TASK DESCRIPTION:
Copy the lines below character for character, omitting the pictures from your answer.

BEGIN INPUT

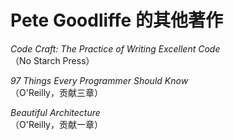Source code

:# Pete Goodliffe 的其他著作

*Code Craft: The Practice of Writing Excellent Code*<br/>
（No Starch Press）

*97 Things Every Programmer Should Know*<br/>
（O'Reilly，贡献三章）

*Beautiful Architecture*<br/>
（O'Reilly，贡献一章）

END INPUT

RESPONSE:
Source code

:# Pete Goodliffe 的其他著作

*Code Craft: The Practice of Writing Excellent Code*<br/>
（No Starch Press）

*97 Things Every Programmer Should Know*<br/>
（O'Reilly，贡献三章）

*Beautiful Architecture*<br/>
（O'Reilly，贡献一章）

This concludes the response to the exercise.